— Given request 1 —
In the forum thread, what name does Multihullgirl give for herself in her first post?
— Given request 2 —
Extract the part of the forum thread from "Four if you" to "of inside joke?".

— Selected passage —
★ ★ ★ ★ ★ ★ ★

# Hi... my name is....



## Multihullgirl (Dec 2, 2010)

tami, and i'm a multihull'olic.

Nice to meetch'all


----------



## MARC2012 (Mar 17, 2008)

Welcome to sailnet.marc


----------



## PCP (Dec 1, 2004)

Hello Tami,

Wellcome


----------



## eherlihy (Jan 2, 2007)

The first step toward recovery is admitting that you have a problem.

Welcome aboard Tami. 

By the way, do you like dogs?


----------



## Multihullgirl (Dec 2, 2010)

Thank'ee y'all,

and eherlihy, I can think of one DoG I thought rather well of, albeit her skipper was what made the day - unfortunately he didn't get nearly enough credit....


----------



## imagine2frolic (Aug 7, 2008)

You have a PM........*i2f*


----------



## eherlihy (Jan 2, 2007)

Multihullgirl said:


> Thank'ee y'all,
> 
> and eherlihy, I can think of one DoG I thought rather well of, albeit her skipper was what made the day - unfortunately he didn't get nearly enough credit....


I ask because there's a dog somewhere around here with three hulls...


----------



## smackdaddy (Aug 13, 2008)

eherlihy said:


> I ask because there's a dog somewhere around here with three hulls...


Four if you count his head...


----------



## Multihullgirl (Dec 2, 2010)

I think I take your meaning which is why I spelt it DoG, n'est-ce pas? Or am I totally missing some sort of inside joke?


----------

★ ★ ★ ★ ★ ★ ★

— Material supplied —
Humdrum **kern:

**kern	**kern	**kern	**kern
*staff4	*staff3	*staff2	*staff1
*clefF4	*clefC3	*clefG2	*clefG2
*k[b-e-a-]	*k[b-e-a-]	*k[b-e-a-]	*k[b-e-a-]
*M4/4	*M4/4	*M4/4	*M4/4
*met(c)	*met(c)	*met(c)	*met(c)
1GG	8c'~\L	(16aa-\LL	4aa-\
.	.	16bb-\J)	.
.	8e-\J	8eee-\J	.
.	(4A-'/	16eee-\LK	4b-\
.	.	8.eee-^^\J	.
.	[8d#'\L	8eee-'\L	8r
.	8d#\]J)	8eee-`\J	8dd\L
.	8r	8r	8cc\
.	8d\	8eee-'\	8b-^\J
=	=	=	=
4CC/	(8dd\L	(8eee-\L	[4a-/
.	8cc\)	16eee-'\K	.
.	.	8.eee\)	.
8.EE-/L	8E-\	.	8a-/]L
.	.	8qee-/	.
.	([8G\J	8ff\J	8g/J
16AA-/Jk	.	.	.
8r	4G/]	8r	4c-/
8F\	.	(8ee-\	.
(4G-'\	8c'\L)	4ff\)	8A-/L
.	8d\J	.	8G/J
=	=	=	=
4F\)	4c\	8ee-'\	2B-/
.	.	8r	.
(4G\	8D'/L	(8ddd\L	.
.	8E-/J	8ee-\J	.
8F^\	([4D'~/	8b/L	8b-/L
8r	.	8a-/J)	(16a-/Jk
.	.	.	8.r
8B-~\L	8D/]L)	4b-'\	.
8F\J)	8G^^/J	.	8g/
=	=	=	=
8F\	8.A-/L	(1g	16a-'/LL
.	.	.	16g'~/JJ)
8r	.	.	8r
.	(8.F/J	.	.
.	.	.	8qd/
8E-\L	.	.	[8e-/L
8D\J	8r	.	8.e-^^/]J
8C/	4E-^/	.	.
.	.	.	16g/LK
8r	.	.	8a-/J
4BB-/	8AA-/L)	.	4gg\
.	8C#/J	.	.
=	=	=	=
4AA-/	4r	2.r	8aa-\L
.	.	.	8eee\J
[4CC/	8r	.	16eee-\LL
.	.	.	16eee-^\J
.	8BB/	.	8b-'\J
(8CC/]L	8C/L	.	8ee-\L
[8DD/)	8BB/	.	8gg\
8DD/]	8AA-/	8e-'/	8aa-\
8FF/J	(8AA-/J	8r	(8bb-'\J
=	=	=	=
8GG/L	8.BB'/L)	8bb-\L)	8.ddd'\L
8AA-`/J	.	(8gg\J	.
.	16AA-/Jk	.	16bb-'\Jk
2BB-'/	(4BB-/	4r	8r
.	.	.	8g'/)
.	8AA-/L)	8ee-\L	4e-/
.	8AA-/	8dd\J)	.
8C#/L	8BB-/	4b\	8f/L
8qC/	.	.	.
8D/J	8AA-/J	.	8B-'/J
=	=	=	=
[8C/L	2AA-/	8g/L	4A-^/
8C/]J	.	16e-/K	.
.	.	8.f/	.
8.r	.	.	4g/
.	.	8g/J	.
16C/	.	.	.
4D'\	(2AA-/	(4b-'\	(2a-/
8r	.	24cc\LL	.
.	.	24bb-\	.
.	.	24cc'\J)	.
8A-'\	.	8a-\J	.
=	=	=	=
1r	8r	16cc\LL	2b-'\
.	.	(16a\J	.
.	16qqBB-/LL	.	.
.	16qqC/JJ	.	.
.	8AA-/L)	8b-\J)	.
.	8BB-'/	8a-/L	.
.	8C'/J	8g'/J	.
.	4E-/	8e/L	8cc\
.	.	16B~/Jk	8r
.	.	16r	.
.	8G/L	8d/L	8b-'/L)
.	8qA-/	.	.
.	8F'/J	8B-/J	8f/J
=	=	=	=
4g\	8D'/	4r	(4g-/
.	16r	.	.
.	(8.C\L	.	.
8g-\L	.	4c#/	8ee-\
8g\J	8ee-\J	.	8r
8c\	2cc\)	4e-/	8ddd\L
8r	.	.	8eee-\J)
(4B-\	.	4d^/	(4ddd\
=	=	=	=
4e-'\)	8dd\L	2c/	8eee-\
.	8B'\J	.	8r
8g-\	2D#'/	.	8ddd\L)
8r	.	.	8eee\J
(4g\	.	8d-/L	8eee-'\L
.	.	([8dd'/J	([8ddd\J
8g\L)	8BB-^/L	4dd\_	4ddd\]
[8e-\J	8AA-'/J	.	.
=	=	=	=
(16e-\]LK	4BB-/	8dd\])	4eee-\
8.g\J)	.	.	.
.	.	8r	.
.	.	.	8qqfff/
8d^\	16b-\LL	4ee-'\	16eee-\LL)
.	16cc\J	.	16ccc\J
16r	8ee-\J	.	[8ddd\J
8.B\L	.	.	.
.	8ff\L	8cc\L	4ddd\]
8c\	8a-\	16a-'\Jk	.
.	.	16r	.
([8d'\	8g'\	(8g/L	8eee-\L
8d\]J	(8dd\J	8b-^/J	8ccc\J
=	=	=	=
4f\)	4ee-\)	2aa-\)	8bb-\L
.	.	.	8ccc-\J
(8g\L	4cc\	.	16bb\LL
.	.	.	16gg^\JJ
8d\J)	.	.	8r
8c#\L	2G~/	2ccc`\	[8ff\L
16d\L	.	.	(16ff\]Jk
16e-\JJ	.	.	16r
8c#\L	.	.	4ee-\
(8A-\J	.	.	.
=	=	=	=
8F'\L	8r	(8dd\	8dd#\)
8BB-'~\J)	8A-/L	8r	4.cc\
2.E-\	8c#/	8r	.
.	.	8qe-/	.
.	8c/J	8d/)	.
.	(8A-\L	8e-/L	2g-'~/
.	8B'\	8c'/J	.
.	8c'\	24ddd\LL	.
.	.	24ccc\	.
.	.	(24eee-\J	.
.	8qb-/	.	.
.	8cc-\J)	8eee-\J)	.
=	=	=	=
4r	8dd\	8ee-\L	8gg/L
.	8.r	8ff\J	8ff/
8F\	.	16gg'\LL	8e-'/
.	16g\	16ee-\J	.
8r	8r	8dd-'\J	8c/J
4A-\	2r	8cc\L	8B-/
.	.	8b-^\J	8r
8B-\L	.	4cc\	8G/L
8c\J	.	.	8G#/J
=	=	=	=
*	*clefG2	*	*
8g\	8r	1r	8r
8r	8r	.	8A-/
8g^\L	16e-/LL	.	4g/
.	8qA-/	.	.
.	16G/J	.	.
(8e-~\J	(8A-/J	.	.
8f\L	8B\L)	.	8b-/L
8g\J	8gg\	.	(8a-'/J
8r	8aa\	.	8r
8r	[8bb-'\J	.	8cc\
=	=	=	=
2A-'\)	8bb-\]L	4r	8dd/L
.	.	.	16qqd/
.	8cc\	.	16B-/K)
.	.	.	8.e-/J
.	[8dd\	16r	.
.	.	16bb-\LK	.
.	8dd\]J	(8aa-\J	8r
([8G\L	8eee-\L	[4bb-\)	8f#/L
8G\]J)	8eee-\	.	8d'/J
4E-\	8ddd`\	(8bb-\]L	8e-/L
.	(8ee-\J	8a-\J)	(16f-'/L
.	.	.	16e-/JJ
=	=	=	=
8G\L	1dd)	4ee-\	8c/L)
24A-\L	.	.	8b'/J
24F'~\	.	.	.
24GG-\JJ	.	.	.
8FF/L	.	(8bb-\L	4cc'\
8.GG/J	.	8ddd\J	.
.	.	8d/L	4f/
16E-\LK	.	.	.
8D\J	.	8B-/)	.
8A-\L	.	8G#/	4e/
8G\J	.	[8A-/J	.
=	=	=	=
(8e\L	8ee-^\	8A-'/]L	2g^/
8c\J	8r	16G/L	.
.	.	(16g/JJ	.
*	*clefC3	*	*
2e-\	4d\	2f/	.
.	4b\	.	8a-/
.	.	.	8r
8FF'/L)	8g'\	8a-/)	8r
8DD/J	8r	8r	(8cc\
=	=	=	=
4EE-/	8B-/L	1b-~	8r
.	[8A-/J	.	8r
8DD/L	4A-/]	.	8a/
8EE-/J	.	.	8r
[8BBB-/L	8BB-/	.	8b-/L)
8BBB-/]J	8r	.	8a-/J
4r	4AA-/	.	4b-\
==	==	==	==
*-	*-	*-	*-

★ ★ ★ ★ ★ ★ ★

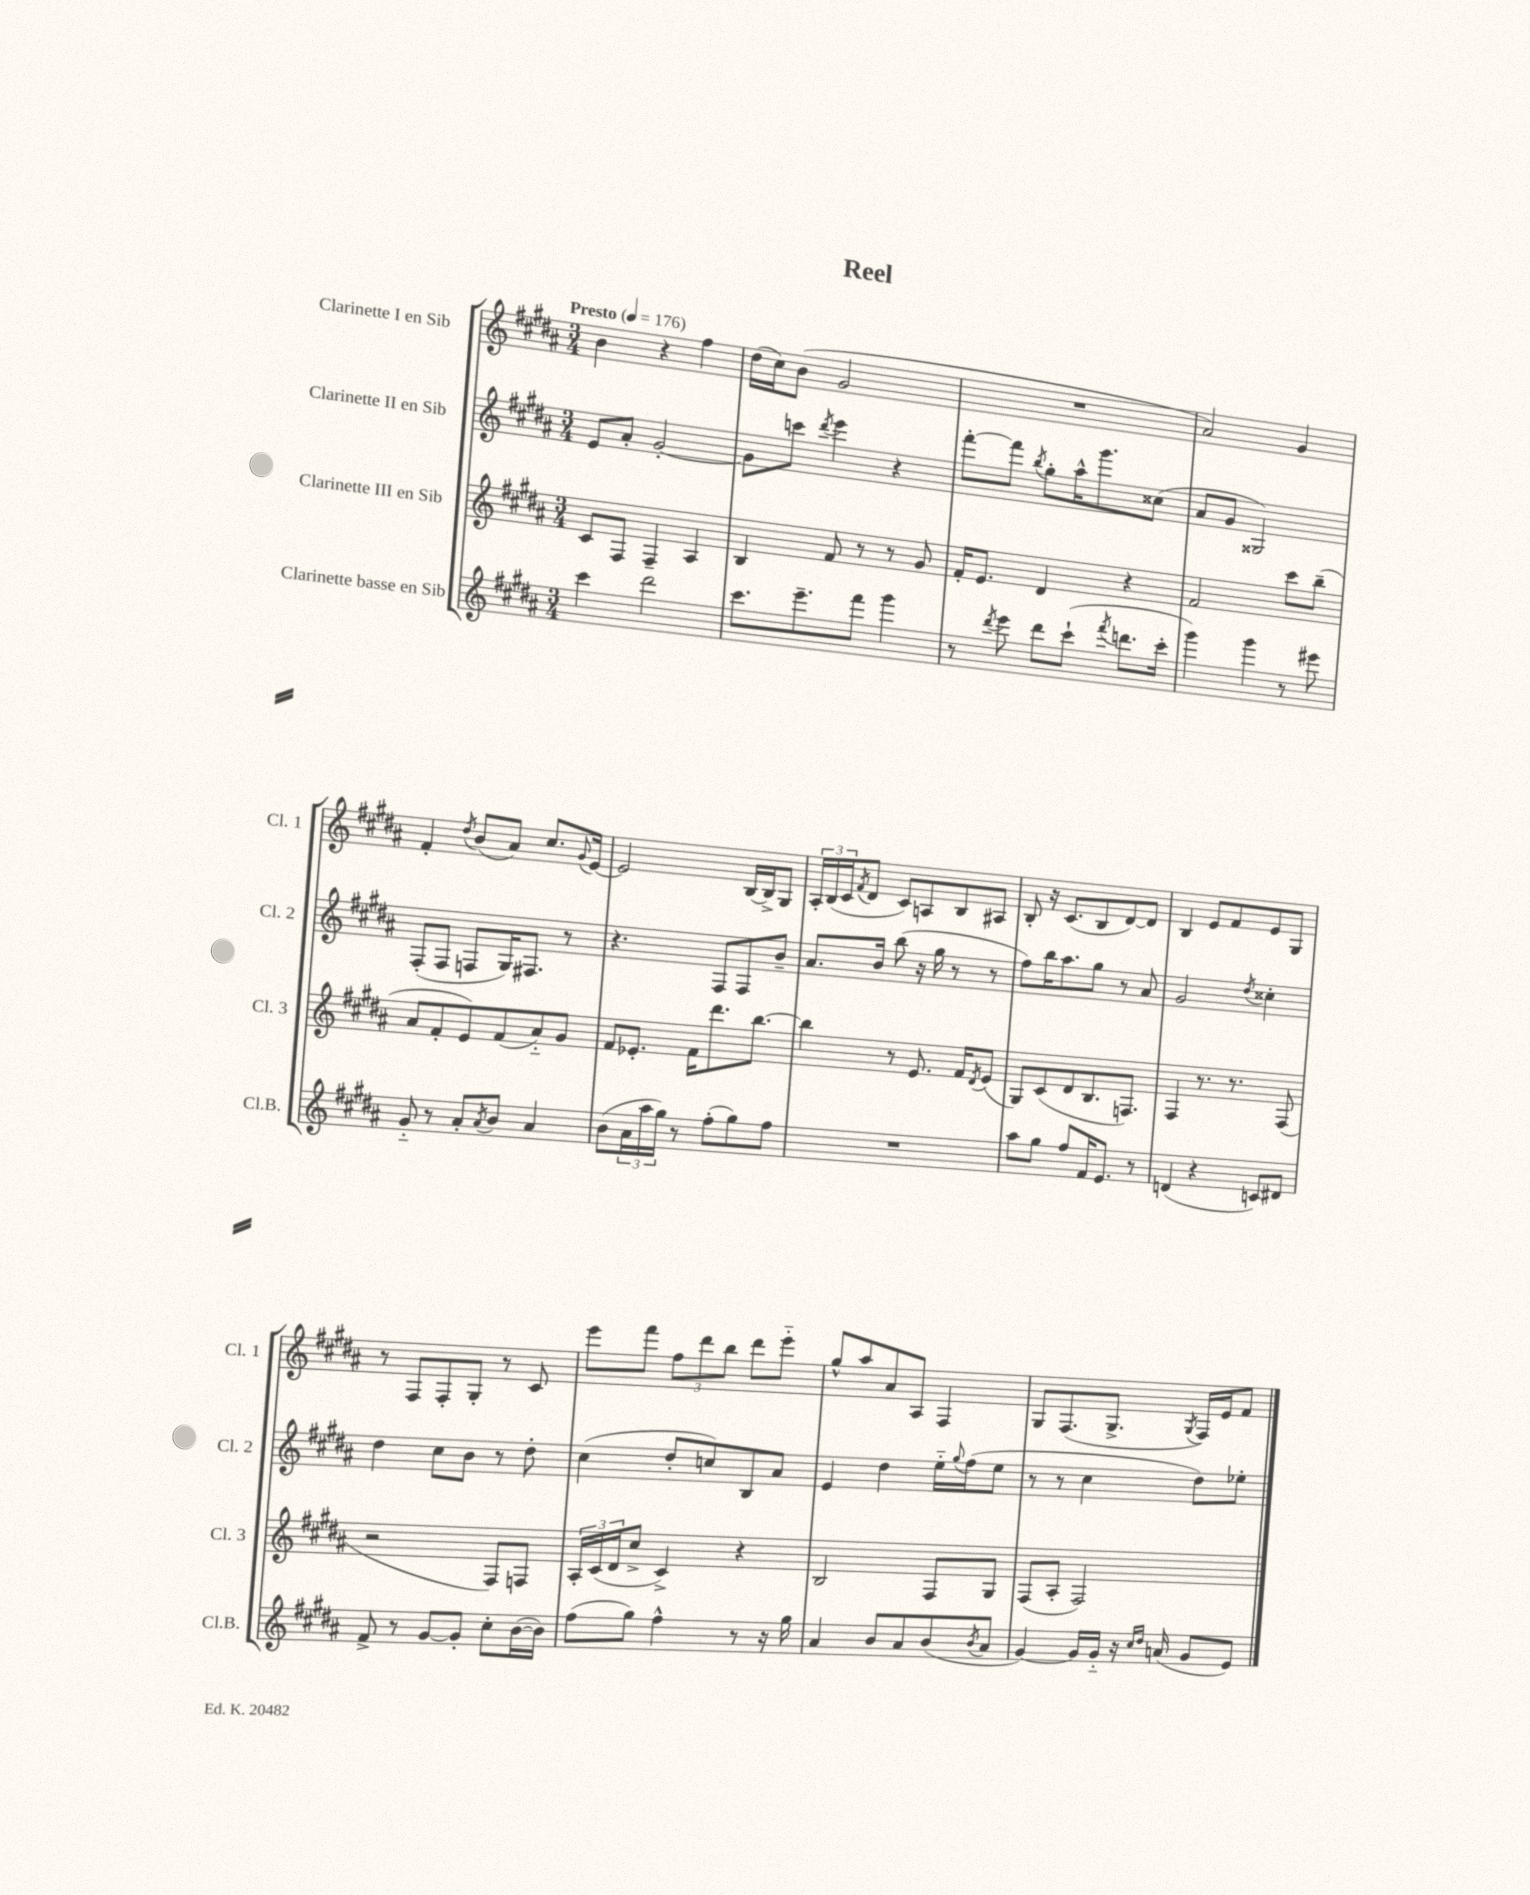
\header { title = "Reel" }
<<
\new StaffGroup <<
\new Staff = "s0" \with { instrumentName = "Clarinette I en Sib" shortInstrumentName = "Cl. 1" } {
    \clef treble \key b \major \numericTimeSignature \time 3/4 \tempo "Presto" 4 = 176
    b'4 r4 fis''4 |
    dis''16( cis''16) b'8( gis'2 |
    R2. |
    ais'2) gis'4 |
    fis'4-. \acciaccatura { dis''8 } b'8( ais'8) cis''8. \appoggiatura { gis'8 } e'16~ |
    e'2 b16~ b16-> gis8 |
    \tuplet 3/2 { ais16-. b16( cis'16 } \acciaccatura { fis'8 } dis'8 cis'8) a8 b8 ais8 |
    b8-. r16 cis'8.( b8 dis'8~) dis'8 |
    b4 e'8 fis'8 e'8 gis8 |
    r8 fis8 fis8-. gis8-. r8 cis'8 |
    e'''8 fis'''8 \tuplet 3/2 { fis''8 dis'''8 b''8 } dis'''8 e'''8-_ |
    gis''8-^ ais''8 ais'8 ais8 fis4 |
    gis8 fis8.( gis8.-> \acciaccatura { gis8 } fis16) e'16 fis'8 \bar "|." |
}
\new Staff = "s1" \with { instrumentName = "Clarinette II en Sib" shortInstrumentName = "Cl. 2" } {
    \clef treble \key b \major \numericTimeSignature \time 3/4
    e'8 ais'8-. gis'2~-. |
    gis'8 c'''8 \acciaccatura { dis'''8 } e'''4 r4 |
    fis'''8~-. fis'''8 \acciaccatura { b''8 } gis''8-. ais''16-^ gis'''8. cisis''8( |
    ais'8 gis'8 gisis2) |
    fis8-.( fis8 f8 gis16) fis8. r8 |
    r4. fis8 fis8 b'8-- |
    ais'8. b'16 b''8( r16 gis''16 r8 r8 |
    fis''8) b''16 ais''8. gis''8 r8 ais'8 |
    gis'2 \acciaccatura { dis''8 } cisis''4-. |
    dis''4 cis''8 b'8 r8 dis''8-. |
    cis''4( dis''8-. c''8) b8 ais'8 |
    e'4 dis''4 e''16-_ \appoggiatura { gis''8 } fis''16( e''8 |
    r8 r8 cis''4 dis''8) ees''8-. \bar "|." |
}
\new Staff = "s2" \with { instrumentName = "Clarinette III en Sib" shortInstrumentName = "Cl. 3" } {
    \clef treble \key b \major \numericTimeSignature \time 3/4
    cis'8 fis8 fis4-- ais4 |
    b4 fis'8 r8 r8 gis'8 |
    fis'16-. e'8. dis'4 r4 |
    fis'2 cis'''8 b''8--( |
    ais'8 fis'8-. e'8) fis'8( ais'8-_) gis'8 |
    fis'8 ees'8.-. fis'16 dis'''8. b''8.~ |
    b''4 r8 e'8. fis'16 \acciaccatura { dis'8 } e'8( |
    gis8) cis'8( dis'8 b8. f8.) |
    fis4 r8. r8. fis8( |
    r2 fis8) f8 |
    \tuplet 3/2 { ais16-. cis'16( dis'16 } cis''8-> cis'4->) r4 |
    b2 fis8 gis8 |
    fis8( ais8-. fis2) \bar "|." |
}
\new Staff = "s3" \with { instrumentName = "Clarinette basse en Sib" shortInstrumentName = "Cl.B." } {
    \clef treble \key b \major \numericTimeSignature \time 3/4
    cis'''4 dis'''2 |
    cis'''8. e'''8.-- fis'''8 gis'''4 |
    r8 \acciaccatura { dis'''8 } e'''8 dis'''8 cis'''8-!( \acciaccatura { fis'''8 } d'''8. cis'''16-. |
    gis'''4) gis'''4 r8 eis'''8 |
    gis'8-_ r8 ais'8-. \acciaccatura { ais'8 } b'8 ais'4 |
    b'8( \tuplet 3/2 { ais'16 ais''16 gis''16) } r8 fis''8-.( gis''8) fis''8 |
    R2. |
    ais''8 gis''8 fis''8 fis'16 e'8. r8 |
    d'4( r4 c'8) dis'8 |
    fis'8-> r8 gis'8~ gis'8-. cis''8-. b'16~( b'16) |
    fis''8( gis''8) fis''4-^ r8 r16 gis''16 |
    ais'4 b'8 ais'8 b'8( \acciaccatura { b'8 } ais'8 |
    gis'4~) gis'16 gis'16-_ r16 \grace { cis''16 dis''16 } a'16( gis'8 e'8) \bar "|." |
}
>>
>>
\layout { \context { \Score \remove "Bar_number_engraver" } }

★ ★ ★ ★ ★ ★ ★

— Solution 1 —
Tami

— Solution 2 —
Four if you count his head...


----------



## Multihullgirl (Dec 2, 2010)

I think I take your meaning which is why I spelt it DoG, n'est-ce pas? Or am I totally missing some sort of inside joke?